Im September 1944 wurde aus den Kriegsgefangenen  so genannte “italienische Zivilarbeiter” gemacht. Das Lager wurde nicht mehr von der Wehrmacht bewacht und kontrolliert. Die IMI durften Hamburg nicht verlassen. Sie mussten arbeiten, ab 20 Uhr durften sie das Lager aber nicht mehr verlassen. Bei der Lage im Hafen bedeutete es, dass sich kaum außerhalb des Lagers bewegen konnten. Aber es gab überall Schwarzmärkte unter den Zwangsarbeitern, so dass dies vermutlich die Orte waren, zu denen man sich bewegte. “Von den wenigen Dingen, die er mir erzählte, erinnere ich mich an das Essen: Es bestand aus Kartoffelschalen.

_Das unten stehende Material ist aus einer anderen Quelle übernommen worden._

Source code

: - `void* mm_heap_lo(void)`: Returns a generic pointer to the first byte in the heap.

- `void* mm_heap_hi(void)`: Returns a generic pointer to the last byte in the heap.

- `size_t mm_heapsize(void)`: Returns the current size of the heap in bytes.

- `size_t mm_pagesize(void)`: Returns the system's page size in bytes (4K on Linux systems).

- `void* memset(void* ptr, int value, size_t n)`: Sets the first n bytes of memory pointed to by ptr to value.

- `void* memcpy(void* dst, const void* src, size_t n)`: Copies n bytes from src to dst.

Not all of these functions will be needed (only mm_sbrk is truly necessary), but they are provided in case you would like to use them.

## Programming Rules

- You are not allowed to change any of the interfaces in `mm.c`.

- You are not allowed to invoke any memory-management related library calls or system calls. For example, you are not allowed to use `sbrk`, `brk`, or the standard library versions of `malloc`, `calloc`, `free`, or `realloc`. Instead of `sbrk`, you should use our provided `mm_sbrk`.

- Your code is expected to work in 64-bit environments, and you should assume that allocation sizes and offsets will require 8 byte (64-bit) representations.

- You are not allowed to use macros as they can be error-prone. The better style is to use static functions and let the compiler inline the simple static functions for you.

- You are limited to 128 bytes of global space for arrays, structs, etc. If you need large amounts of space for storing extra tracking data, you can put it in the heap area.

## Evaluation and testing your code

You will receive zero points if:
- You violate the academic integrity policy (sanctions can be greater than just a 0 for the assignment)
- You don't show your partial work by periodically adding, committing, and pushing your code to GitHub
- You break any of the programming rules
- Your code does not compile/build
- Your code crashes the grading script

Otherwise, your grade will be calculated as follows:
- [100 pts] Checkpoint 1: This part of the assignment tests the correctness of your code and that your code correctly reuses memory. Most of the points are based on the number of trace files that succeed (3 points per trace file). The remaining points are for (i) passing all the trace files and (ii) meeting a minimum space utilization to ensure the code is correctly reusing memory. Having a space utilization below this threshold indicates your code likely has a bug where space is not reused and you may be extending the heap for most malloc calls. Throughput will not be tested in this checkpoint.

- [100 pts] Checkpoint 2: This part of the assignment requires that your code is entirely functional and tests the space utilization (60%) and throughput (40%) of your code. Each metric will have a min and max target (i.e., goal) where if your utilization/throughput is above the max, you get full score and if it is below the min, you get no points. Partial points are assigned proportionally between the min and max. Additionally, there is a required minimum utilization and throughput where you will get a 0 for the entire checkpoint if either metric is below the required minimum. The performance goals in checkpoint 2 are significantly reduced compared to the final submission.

Er erzählte von der Hitze, die sie im Sommer in den Baracken ertragen mussten, und von der bitteren Kälte im Winter, als sie sich das Gesicht mit Schnee waschen mussten, weil es kein Wasser gab… Während seiner Inhaftierung hatte er das „Glück“, Freunde wie Herrn Fiorentino Tancredi zu treffen, der ebenfalls ein Gefangener aus Celle Bulgheria und ein Verwandter war. Das machte das Leben im Lager etwas weniger hart. “ Sein Enkel erinnert sich noch, das Giovanni Guida davon erzählte, das er nach seiner Rückkehr nach Italien noch länger Ernährungsprobleme hatte.

Mit der Befreiung Hamburgs am 3. Mai 1945 endete die Zwangsarbeit. Tausende Zwangsarbeiterinnen und Zwangsarbeiter zogen am 4. Mai 1945 zu Hamburger Rathaus. Unter den jeweiligen Fahnen ihres Landes begrüßten sie ihre Freiheit. Sie wollten schnell nach Hause. Im Juni/Juli 1945 fuhren die ehemaligen italienische Militärinternierten als befreite italienische Soldaten zurück in die Heimat.

Giovanni Guida heiratete 1950 Grazia Di Bello. Er lebte und arbeitete sein ganzes Leben lang in Celle Bulgheria als Maurer und Landwirt. Er starb 2007 im Kreise seiner Familie und nahm die tragischen Momente des Krieges mit sich.

Eckardt & Co. AG wurde nach 1945 vom Stahlkonzern KHD übernommen und hatte seinen Standort in der Dradanaustraße 33. Heute ist hier der Stahlstandort von ArcelorMittal, dass das Hamburger Stahlgeschäft von KDH später übernommen hatte.